Exercise prompt - Copy out, from the entries below, each line holding the string "дерев".

Dataset records
- - - - - - -

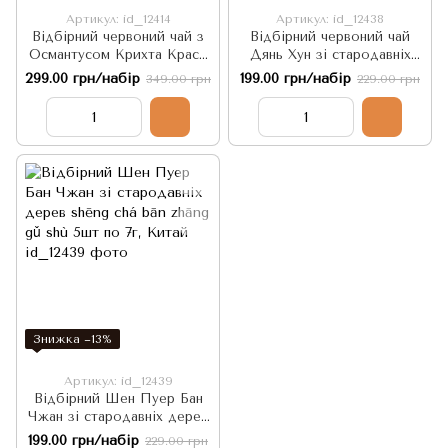
Артикул: id_12414
Артикул: id_12438
Відбірний червоний чай з
Відбірний червоний чай
Османтусом Крихта Краси
Дянь Хун зі стародавніх
- знімає стрес та покращує
диких дерев - фруктово-
299.00 грн/набір
199.00 грн/набір
349.00 грн
229.00 грн
настрій 9шт по 7г, Китай
медовий аромат 5шт по 7г,
Китай
Знижка −13%
Артикул: id_12439
Відбірний Шен Пуер Бан
Чжан зі стародавніх дерев
shēng chá bān zhāng gǔ shù
199.00 грн/набір
229.00 грн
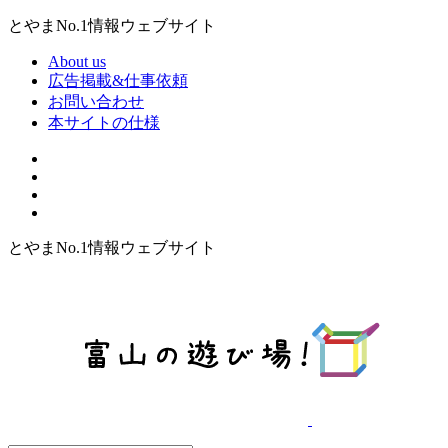
とやまNo.1情報ウェブサイト
About us
広告掲載&仕事依頼
お問い合わせ
本サイトの仕様
とやまNo.1情報ウェブサイト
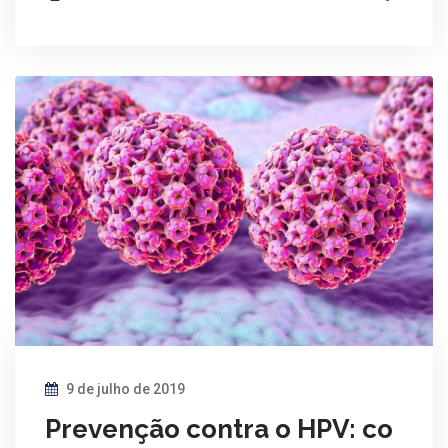
9 de julho de 2019
Prevenção contra o HPV: co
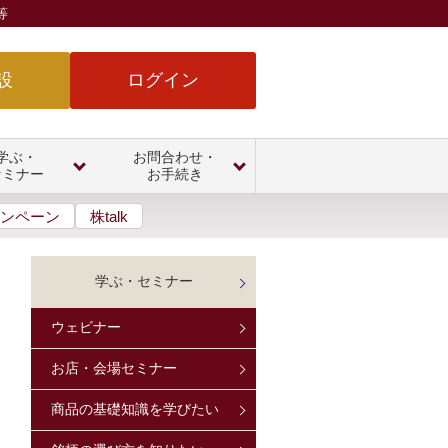
等
設
ログイン
学ぶ・
お問合わせ・
セミナー
お手続き
ンペーン
株talk
学ぶ・セミナー
ウェビナー
お店・会場セミナー
商品の基礎知識を学びたい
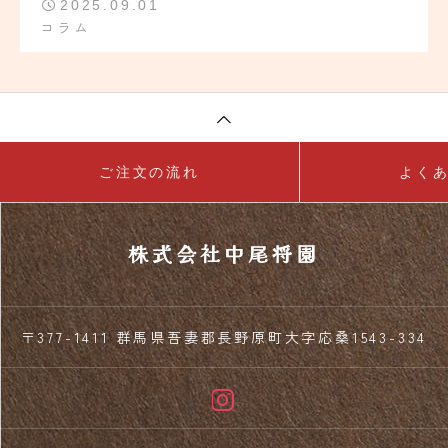
2025.09.01
コラム
ご注文の流れ
よく
株式会社中尾将園
〒377-1411 群馬県吾妻郡長野原町大字応桑1543-334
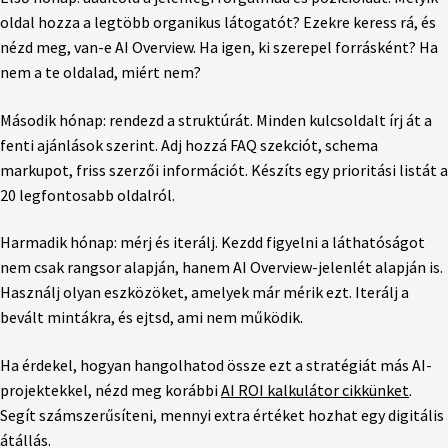
oldal hozza a legtöbb organikus látogatót? Ezekre keress rá, és
nézd meg, van-e AI Overview. Ha igen, ki szerepel forrásként? Ha
nem a te oldalad, miért nem?
Második hónap: rendezd a struktúrát. Minden kulcsoldalt írj át a
fenti ajánlások szerint. Adj hozzá FAQ szekciót, schema
markupot, friss szerzői információt. Készíts egy prioritási listát a
20 legfontosabb oldalról.
Harmadik hónap: mérj és iterálj. Kezdd figyelni a láthatóságot
nem csak rangsor alapján, hanem AI Overview-jelenlét alapján is.
Használj olyan eszközöket, amelyek már mérik ezt. Iterálj a
bevált mintákra, és ejtsd, ami nem működik.
Ha érdekel, hogyan hangolhatod össze ezt a stratégiát más AI-
projektekkel, nézd meg korábbi
AI ROI kalkulátor cikkünket
.
Segít számszerűsíteni, mennyi extra értéket hozhat egy digitális
átállás.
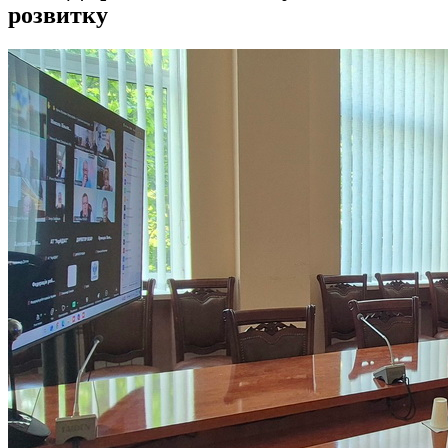
розвитку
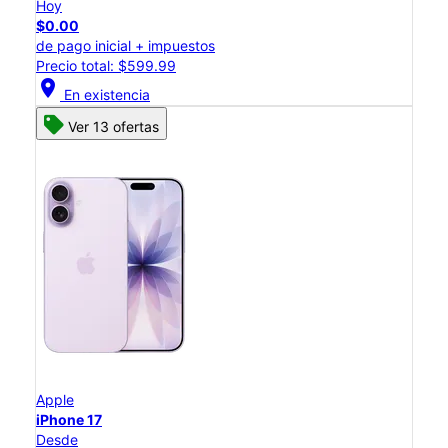
Hoy
$0.00
de pago inicial + impuestos
Precio total: $599.99
location_on
En existencia
Ver 13 ofertas
Apple
iPhone 17
Desde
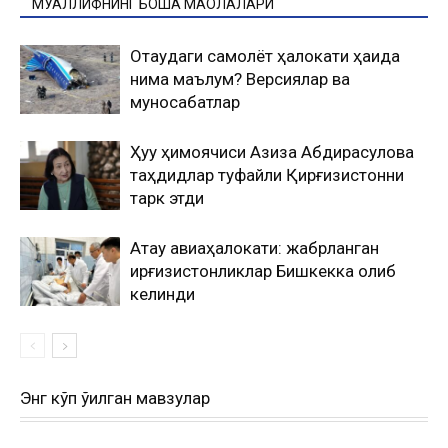
МУАЛЛИФНИНГ БОШҚА МАҚОЛАЛАРИ
Оқтаудаги самолёт ҳалокати ҳақида
нима маълум? Версиялар ва
муносабатлар
Ҳуқуқ ҳимоячиси Азиза Абдирасулова
таҳдидлар туфайли Қирғизистонни
тарк этди
Ақтау авиаҳалокати: жабрланган
қирғизистонликлар Бишкекка олиб
келинди
Энг кўп ўқилган мавзулар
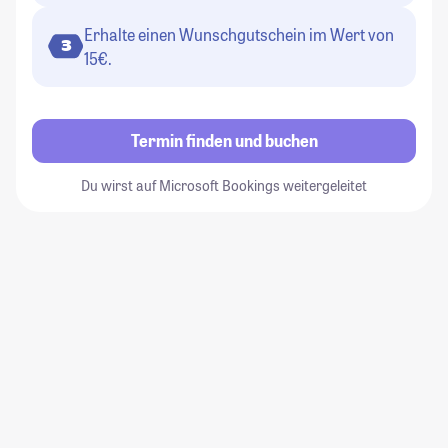
Erhalte einen Wunschgutschein im Wert von
3
15€.
Termin finden und buchen
Du wirst auf Microsoft Bookings weitergeleitet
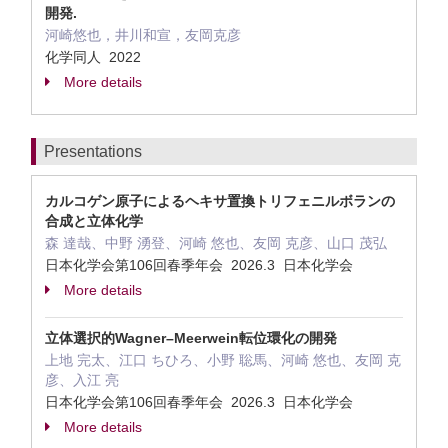
開発.
河崎悠也，井川和宣，友岡克彦
化学同人 2022
More details
Presentations
カルコゲン原子によるヘキサ置換トリフェニルボランの
合成と立体化学
森 達哉、中野 湧登、河崎 悠也、友岡 克彦、山口 茂弘
日本化学会第106回春季年会 2026.3 日本化学会
More details
立体選択的Wagner–Meerwein転位環化の開発
上地 完太、江口 ちひろ、小野 聡馬、河崎 悠也、友岡 克
彦、入江 亮
日本化学会第106回春季年会 2026.3 日本化学会
More details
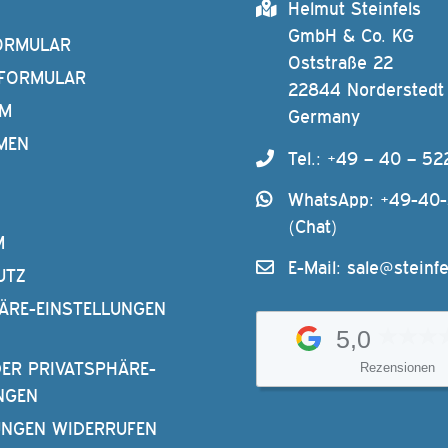
Helmut Steinfels
GmbH & Co. KG
ORMULAR
Oststraße 22
FORMULAR
22844 Norderstedt
AM
Germany
MEN
Tel.: +49 – 40 – 52
WhatsApp: +49-40
(Chat)
M
E-Mail:
sale@steinfe
UTZ
ÄRE-EINSTELLUNGEN
5,0
DER PRIVATSPHÄRE-
Rezensionen
NGEN
UNGEN WIDERRUFEN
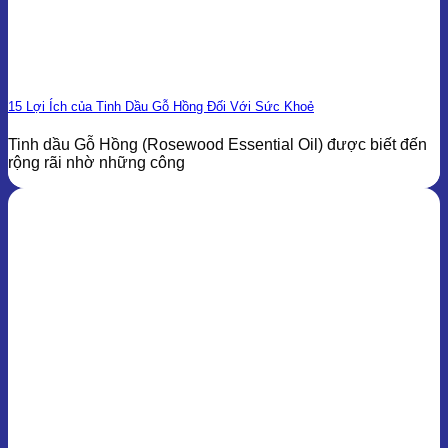
15 Lợi Ích của Tinh Dầu Gỗ Hồng Đối Với Sức Khoẻ
Tinh dầu Gỗ Hồng (Rosewood Essential Oil) được biết đến
rộng rãi nhờ những công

- - - - - - -

Written answer -
диких дерев - фруктово-
Чжан зі стародавніх дерев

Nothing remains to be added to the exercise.